We did not find evidence to support a concept of “platinum sensitivity” after prior platinum therapy for cervical cancer. We analyzed patients who were re-treated with platinum therapy and compared their survival based on their treatment free intervals (TFI). While those with a TFI of > 6 months survived three months longer, this was neither statistically nor clinically significant. However, this should be validated by studies that include patients who receive therapies other than platinum/bevacizumab, as had been a specific inclusion criteria for this investigation. Others have previously investigated the concept of platinum sensitivity in cervical cancer, but with differing opinions. Takekuma et al. found that a PFI of 12 months had a strong relationship to the response to subsequent chemotherapy, but the study focused on re-administration of cisplatin versus a cisplatin analog (Takekuma et al., 2015). Matoda et al. found that a PFI of 24 months was the discriminating point in response difference (Matoda et al., 2013), however, we had no patients with greater than a 24 month TFI so were unable to replicate the analysis.

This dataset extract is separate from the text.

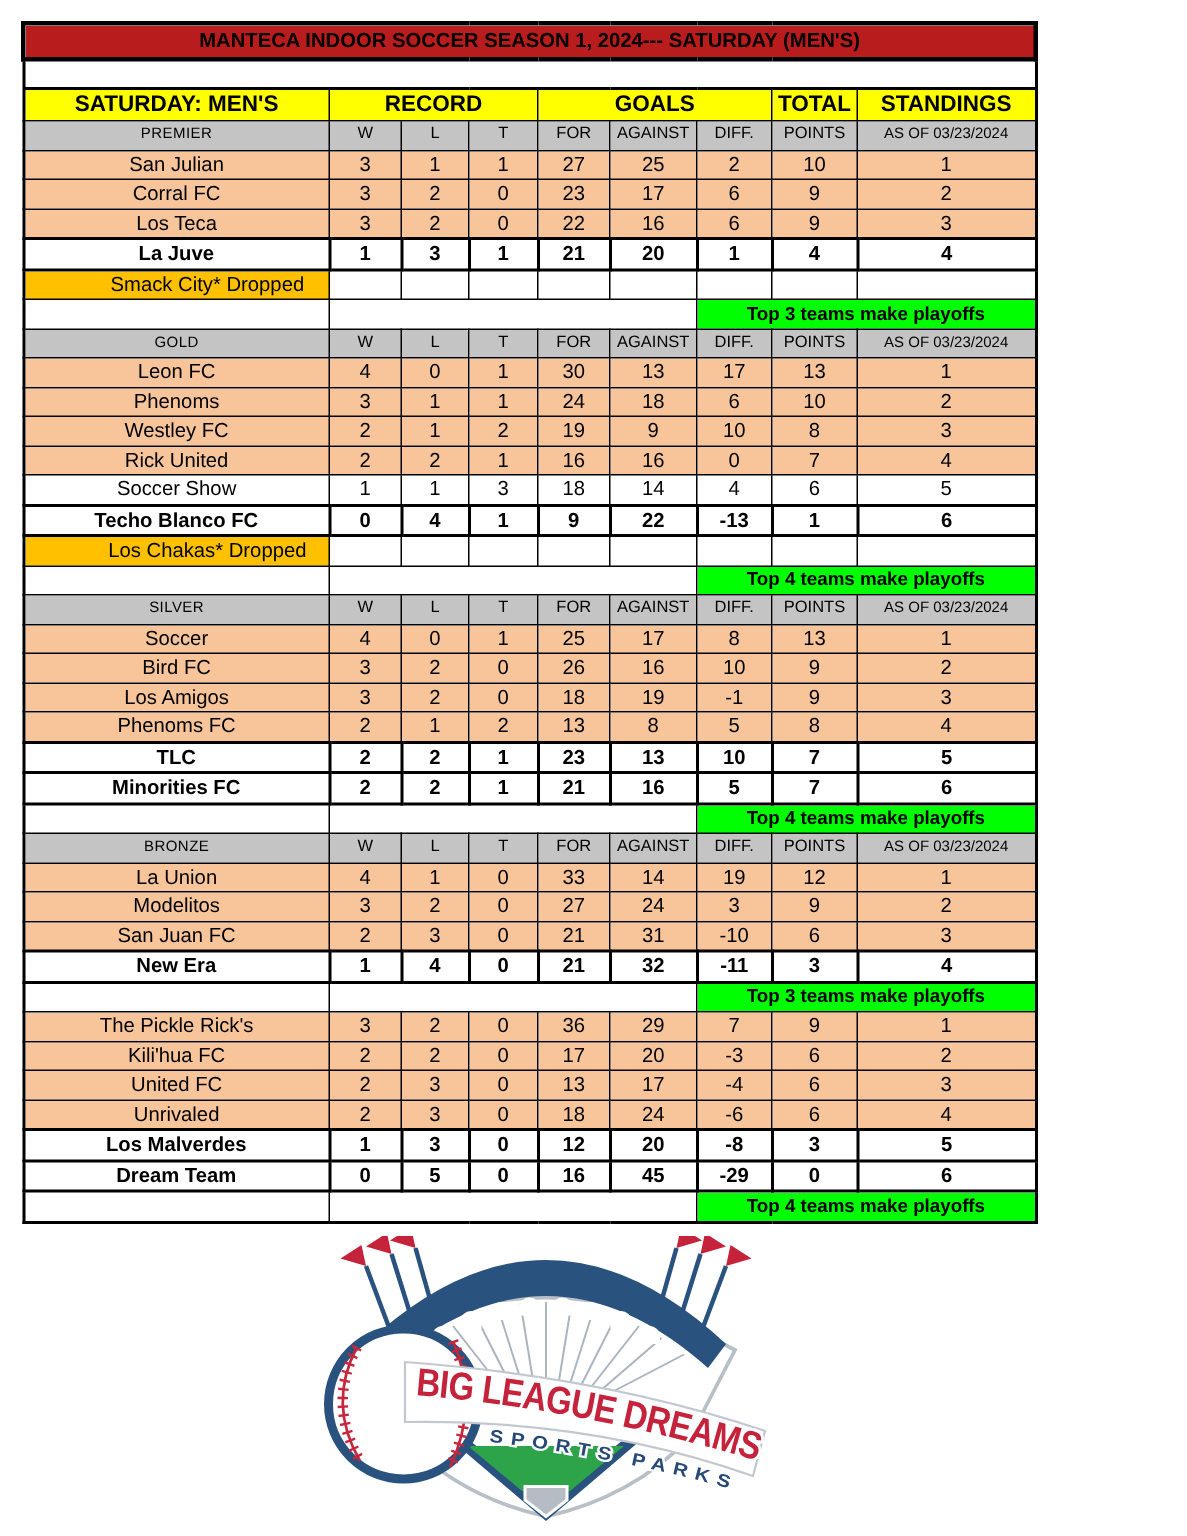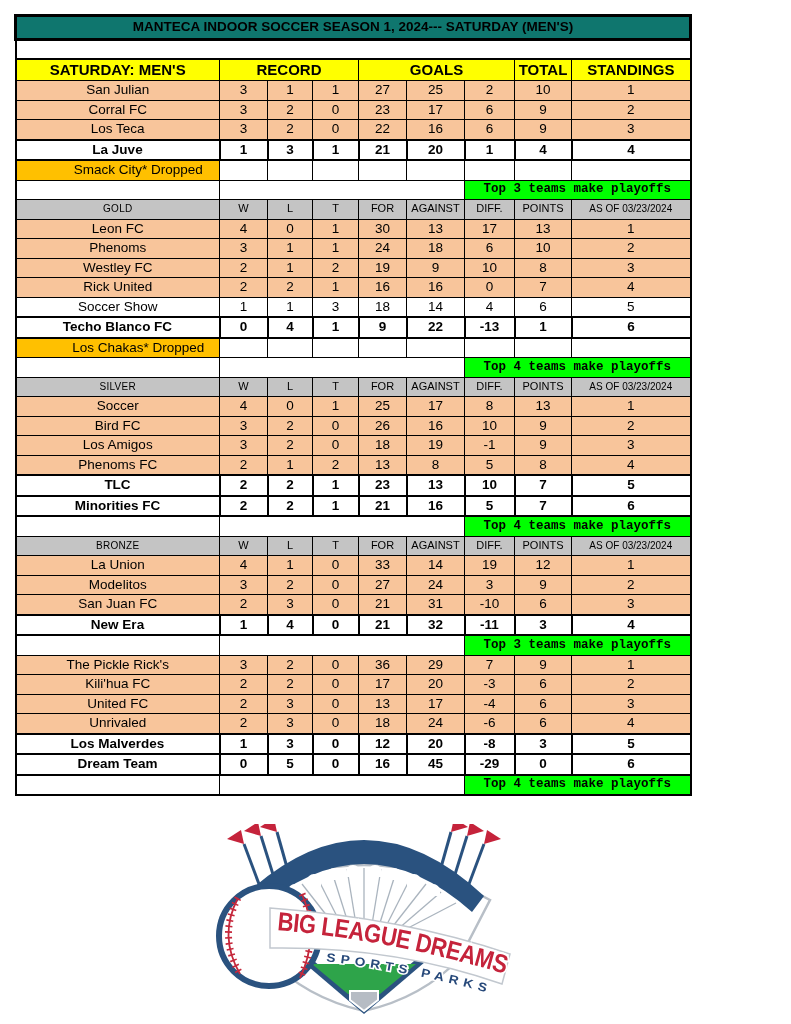"MANTECA INDOOR SOCCER SEASON 1," .title-row td { background: #0f766e -> #b91c1c }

Limitations of this study include that it was a retrospective study at a single institution, therefore limited by the specific trends of chemotherapy use among a small group of physicians. It was also limited in the fact that we were naturally unable to include women who have been treated with PB for a first recurrence but have subsequently not recurred. At our institution, many of these women completed initial treatment with PB in the last 3 years, and as such, we do not yet have the data on their response to a subsequent recurrence's treatment. Since the use of the PB combination therapy is relatively new, future studies are necessary to evaluate how this chemotherapy trend affects outcomes. Larger series are needed to assess whether women who showed complete response to an initial PB treatment have increased survival when they are retreated with the same.

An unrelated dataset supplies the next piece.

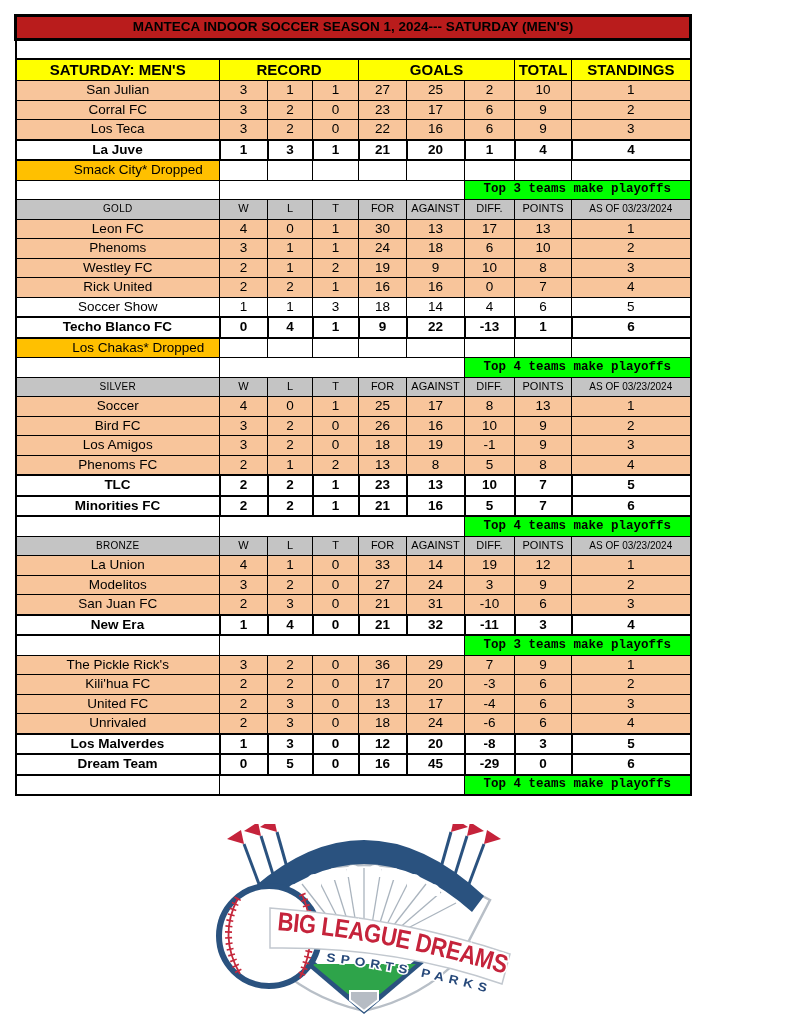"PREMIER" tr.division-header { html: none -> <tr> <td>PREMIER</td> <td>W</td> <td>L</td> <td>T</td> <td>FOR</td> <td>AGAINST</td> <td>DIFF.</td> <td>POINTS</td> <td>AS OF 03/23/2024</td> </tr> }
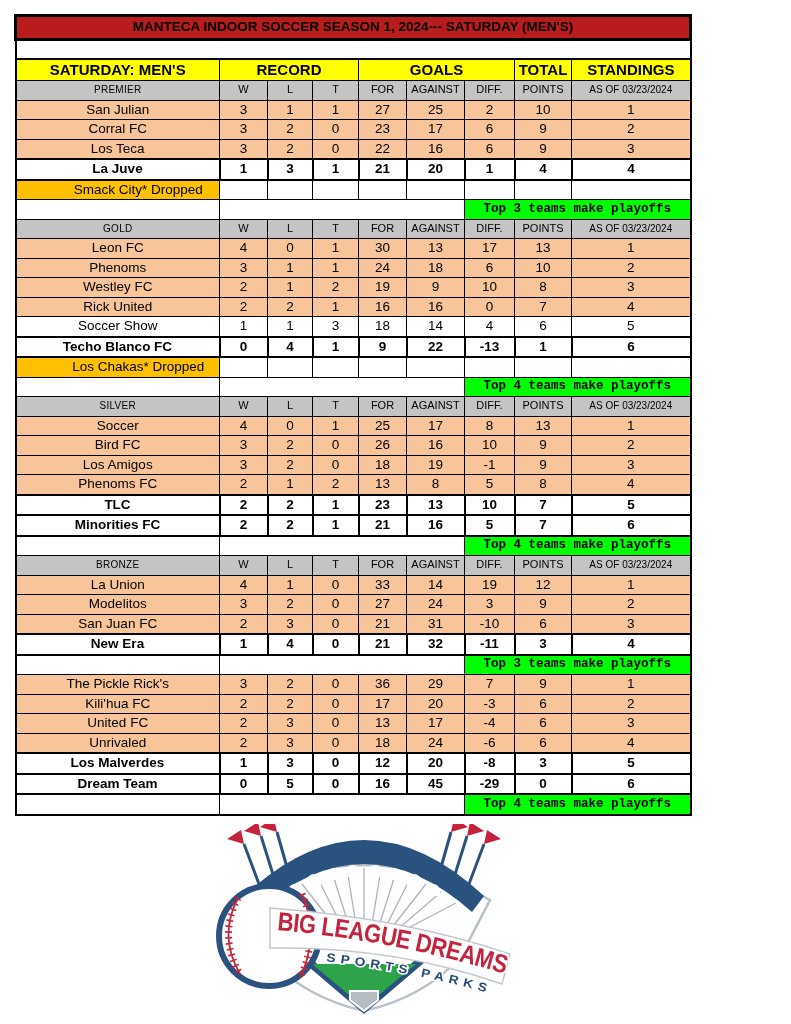"Top 3 teams make playoffs" .note-row td { font-family: Liberation Mono, monospace -> none }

This study was also limited in that there was no control for downstream chemotherapies following subsequent PB treatment. Four out of the 9 patients in the PB group were treated with a chemotherapy regimen following subsequent PB. One of these patients was treated with two subsequent regimens; she progressed on each. Similarly, four patients in the not-P group received subsequent chemotherapy treatments. One received three future therapies and progressed on each.

In conclusion, women with cervical cancer after PB therapy face difficult choices, and supportive care may be a rational option for many. Retreatment with PB is associated with marginally better survival but few patients survive beyond a year. Clinical trials may offer the best hope.